A New York state audit released Tuesday found that more than $1.5 billion in “improper and questionable” payments were made under New York’s Medicaid system over a nearly four-year period to health care providers who were not enrolled in the government-funded system that provides care to disadvantaged residents and people with specific health needs.
Medicaid managed care organizations contract with clinicians and other health care providers to help their members receive health care services. According to an audit by the New York State Comptroller’s Office, the payments were made between January 2018 and June 2022. But the federal 21st Century Cures Act It was signed into law in 2016. The audit noted that generally, providers in the organization’s network were required to enroll in Medicaid by 2018, meaning at least some of the providers who received payments were not enrolled in the program.
The audit said payments to unenrolled providers were made for a number of reasons, including a lack of oversight by the Department of Health, which administers the state’s Medicaid system and pays monthly premiums to MCOs.
“Although the deadline for managed care organizations and their providers to meet enrollment requirements was more than five years ago, our audit shows payments to providers who are still not enrolled in Medicaid or have been denied,” New York State Comptroller Thomas DiNapoli said in a statement.
“Medicaid is essential to millions of New Yorkers who need quality health care, and the Department of Health must do more to ensure the integrity of the program,” DiNapoli said.
As outlined in the audit, ensuring that providers providing care are enrolled in the Medicaid program provides a level of confidence that they are eligible and can provide appropriate services. Without that, Medicaid patients may receive care from providers who are not Medicaid-approved, some of whom may have been denied Medicaid eligibility due to safety concerns, the audit noted.
For example, the report noted that pharmacy providers were still receiving MCO payments even though they were denied Medicaid coverage because of expired medications on the shelves, unclean conditions and other issues.
But the agency said in a statement that the full extent of the issue is not yet known and “could have a larger impact.” The agency only reviewed claims from five MCOs.
The five paid roughly $915 million in claims to providers whose identification numbers did not match those who were enrolled in Medicaid on the date of service, according to the report.
State officials said the audit found that MCOs paid about $830 million in claims to providers whose Medicaid applications were rejected or withdrawn by the Department of Health for lack of information or for not meeting the program’s standards.
The audit noted that the coronavirus pandemic caused the health department to redirect its registration efforts elsewhere. Managed Care Organizations If a provider is denied or withdrawn from enrollment.

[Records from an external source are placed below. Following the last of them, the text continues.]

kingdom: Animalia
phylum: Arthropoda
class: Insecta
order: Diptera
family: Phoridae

Managed care organizations are responsible for removing providers from their network who do not participate in the New York State Medicaid program.

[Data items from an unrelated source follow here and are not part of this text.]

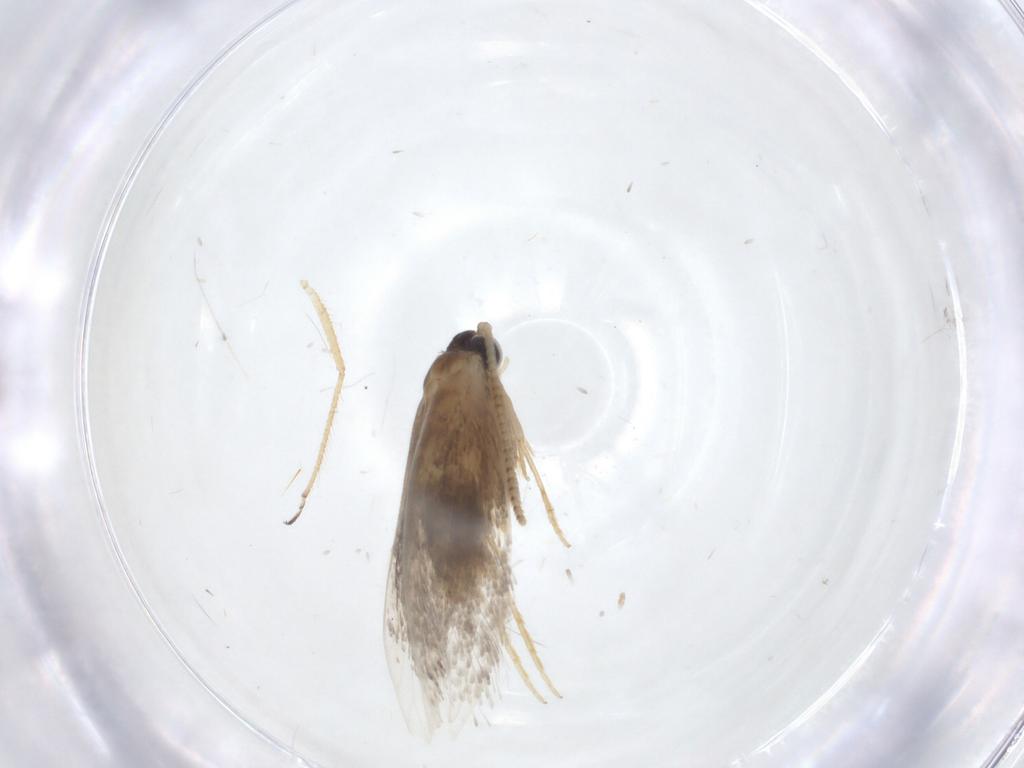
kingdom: Animalia
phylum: Arthropoda
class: Insecta
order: Lepidoptera
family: Tineidae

In a statement included in the audit, the Ministry of Health said: The system used to process Medicaid claims was designed before the 2018 enrollment requirements were implemented and is compatible with systematic reviews.
Before the act The ministry said it instructed MCOs to search for and register in-network providers after the law came into effect, and that it has posted a list of providers pending registration and those who have been registered on its website.
The audit made several recommendations, including reviewing payments and developing procedures for informing managed care organizations of providers that have been denied Medicaid enrollment or have withdrawn from the program.
The New York Health Plans Association, a group of 26 managed-care health plans, agrees the health department and the comptroller’s office have systemic problems in determining providers’ enrollment status and wants to see them resolved, said Eric Linzer, the association’s president and CEO.
“Plans welcomes the opportunity to work with the Department of Health to develop a better process for communicating the status of providers who have been denied or terminated from Medicaid coverage,” he said in a statement.
But Bill Hammond, a senior fellow for health policy at the Empire Public Policy Center, an Albany-based think tank, said the figures at issue are not that high compared with the total spending in the state’s Medicaid program over a roughly four-year period.
The audit said New York’s Medicaid system will cost about $80 billion in the 2023 state fiscal year, with $50 billion of that going to managed care premium payments.
The type of record-keeping required to manage large amounts of money and enrollment numbers would likely involve typos and other errors, he said. Hammond said the mandate went into effect in 2018.
“Growth is expected “It’s painful,” Hammond said.
Still, he thinks the number of problems will decrease as people learn the process and it becomes more routine.
“They will gradually get their act together and this problem will become smaller,” he said.